1.2 Statement of problem
Cholera
is a bacterial infection cause by Vibrio cholera which is gotten from
contaminated food and water .
Various
measures have been put in place for the management of cholera such as the oral
rehydration therapy but despite this measures cholera still remains a troubling
health problem and global health problem especially in the management of
asymptomatic carriers thereby making it difficult for early clarification and
diagnosis of the disease that the carriers can be placed on treatment.
It
can easily or rather early be manage.
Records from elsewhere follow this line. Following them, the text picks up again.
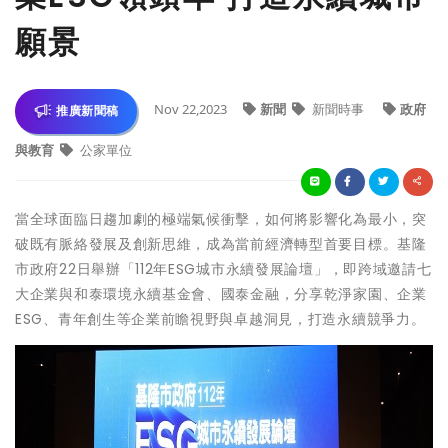
願景
Nov 22,2023
新聞
新聞時事
政府
推廣新聞稿
與教育
公家單位
當全球面臨日趨加劇的極端氣候衝擊，如何將影響化為最小，突
破既有脈絡發展及創新思維，成為當前經濟轉型首要目標。基隆
市政府22日舉辦「112年ESG城市永續發展論壇」，即跨域邀請七
大企業與和泰環境永續基金會、國泰金融，分享乾淨家園、企業
ESG、青年創生等企業前瞻視野與卓越洞見，打造永續競爭力。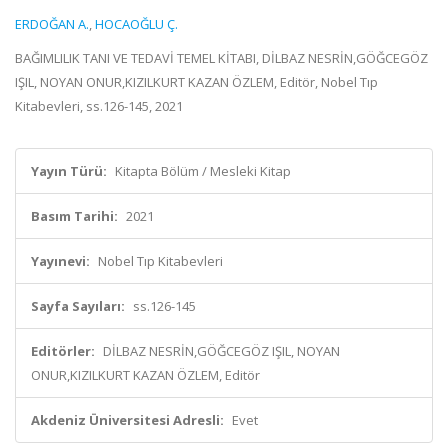
ERDOĞAN A.
,
HOCAOĞLU Ç.
BAĞIMLILIK TANI VE TEDAVİ TEMEL KİTABI, DİLBAZ NESRİN,GÖĞCEGÖZ
IŞIL, NOYAN ONUR,KIZILKURT KAZAN ÖZLEM, Editör, Nobel Tıp
Kitabevleri, ss.126-145, 2021
Yayın Türü:
Kitapta Bölüm / Mesleki Kitap
Basım Tarihi:
2021
Yayınevi:
Nobel Tıp Kitabevleri
Sayfa Sayıları:
ss.126-145
Editörler:
DİLBAZ NESRİN,GÖĞCEGÖZ IŞIL, NOYAN
ONUR,KIZILKURT KAZAN ÖZLEM, Editör
Akdeniz Üniversitesi Adresli:
Evet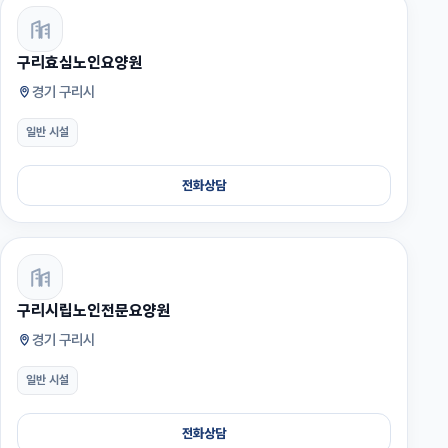
구리효심노인요양원
경기 구리시
일반 시설
전화상담
구리시립노인전문요양원
경기 구리시
일반 시설
전화상담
Cholera remains a global threat to public
health and an indicator of inequity and lack of social development. Reseachers
have estimated that every year, there are roughly 1.3-4.0 million case, and
21000 to 143000 deaths worldwide due to cholera.(WHO, 2021). About 2.8 million
people are estimated to become ill with cholera each year, and since
asymptomatic infections are common, 5 to 10 times as many are infected.
The
world death toll is estimated to be over 100000 annually. (Ali et al,
2012).These interventions are critical to the eventual control of cholera, but
clearly they have not been sufficient. In fact, the seventh pandemic, cholera
spread through Asia, then to Africa in 1970s. (Goodgame et al, 1975). Cholera
is a diarrheal disease that remains an important global health problem with
sever hundreds of thousands of reported cases each year.
1.3 Objectives
General objective
- To assess nurses knowledge on the management of cholera in Kumba District Hospital.
Specific objective
- To assess nursing process in diagnosing cholera in Kumba District Hospital.
- To assess nursing intervention for the care and management of cholera patients in Kumba District Hospital.
- To assess nursing education to patients with cholera in Kumba District Hospital.